Capturing the Full Spectrum of Driving Scenarios
We sent manually driven Nuro Prius AVs to 59 cities, boosting our total U.S. road coverage by nearly 4x. Every city offered a new set of conditions — from the dense traffic of New York to the heavy rain of Seattle. By collecting data on how our vehicles interact with road layouts, weather, and differing driving styles, we’re building a dynamic dataset that directly strengthens our AI models.
Images of the Nuro Prius AVs from cities across America.
Building a Generalizable Autonomy Stack
Collecting data is just the first step. The real impact comes from how we use that data to elevate every aspect of our autonomy stack. Our goal is to develop a generalizable self-driving technology that can adapt itself to any environment. Broad, diverse data serves as our foundation, ensuring we can drive well in any area of the U.S.
Specifically, we utilize this data in 3 ways:
- Mapping: To scale Nuro Driver to all roads and all rides, we need to generate accurate, real-time maps, even in unfamiliar areas. We label a portion of the data collected, then use it to train and evaluate our online mapping system. Using our robust data set, we can now create maps in real time in any city — even if we’ve never driven there before — without relying on any high definition (HD) context map.
- Perception: Just like any driver, our systems learn from their environment. We’ve spent a lot of time in our home cities and the typical road signs, traffic patterns, and sunny weather. Using our expanded data set, we are teaching our Perception module to identify things that don’t happen often in the Bay Area or Houston — like a stop sign covered in snow. This broadens the system’s ability to operate independently of context maps and rely more on our advanced online mapping capabilities.
- Behavior: Real-world data is key to refining the Nuro Driver’s decision-making. We take real data collected on actual roads, re-drive virtually using our latest software version and with different environments, and assess our performance. We can now run this evaluation on any area we’ve driven, even without an HD context map. Through this exercise, we’re optimizing how the vehicle responds — whether adjusting speed, braking, or changing lanes. This ensures that the Nuro Driver behaves intelligently, adapting to each road condition with precision.
Data Utilization: our system now creates precise maps of San Francisco without relying on context maps, boosting both accuracy and efficiency.
The Road Ahead: Scaling, Continuously Improving, and Fine Tuning
The data we’ve collected — spanning highways, city streets, and rural roads — has already begun improving on our foundational AI models.

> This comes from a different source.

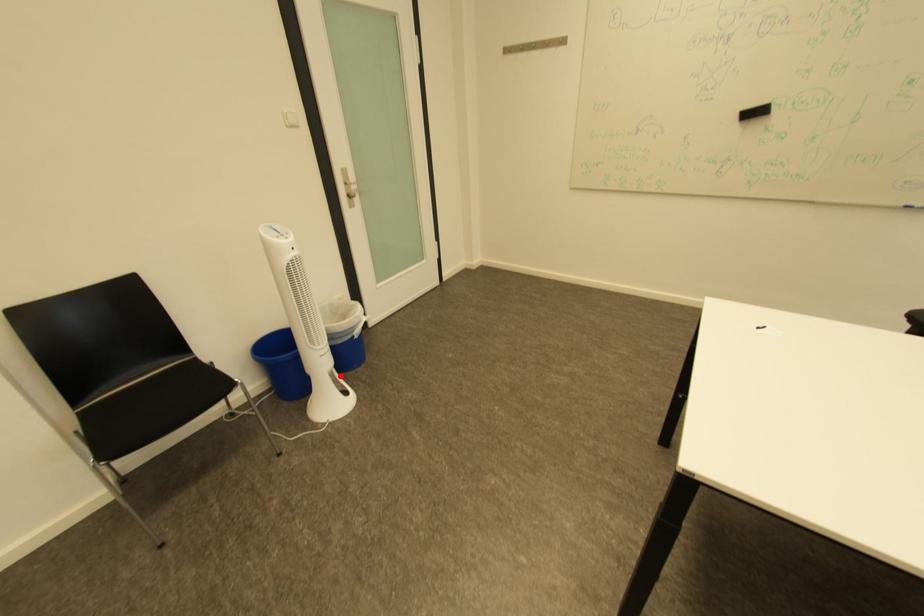
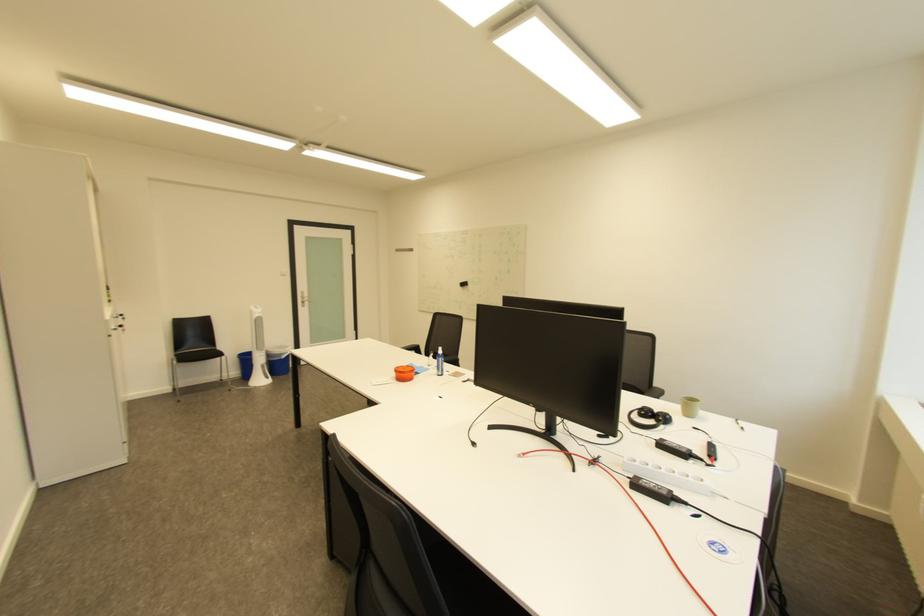
Find the pixel in the second image that matches the highlighted location in the first image.

(273, 367)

But just like you need to adjust to the driving in a new city during a vacation, we always fine tune our models to incorporate regional nuances before we launch autonomous systems in a new marketplace. As we continue to expand our domain and gather data from even more cities, our mission is clearer than ever: to build an AI-powered autonomy stack that seamlessly handles the complexities of real-world driving, at scale.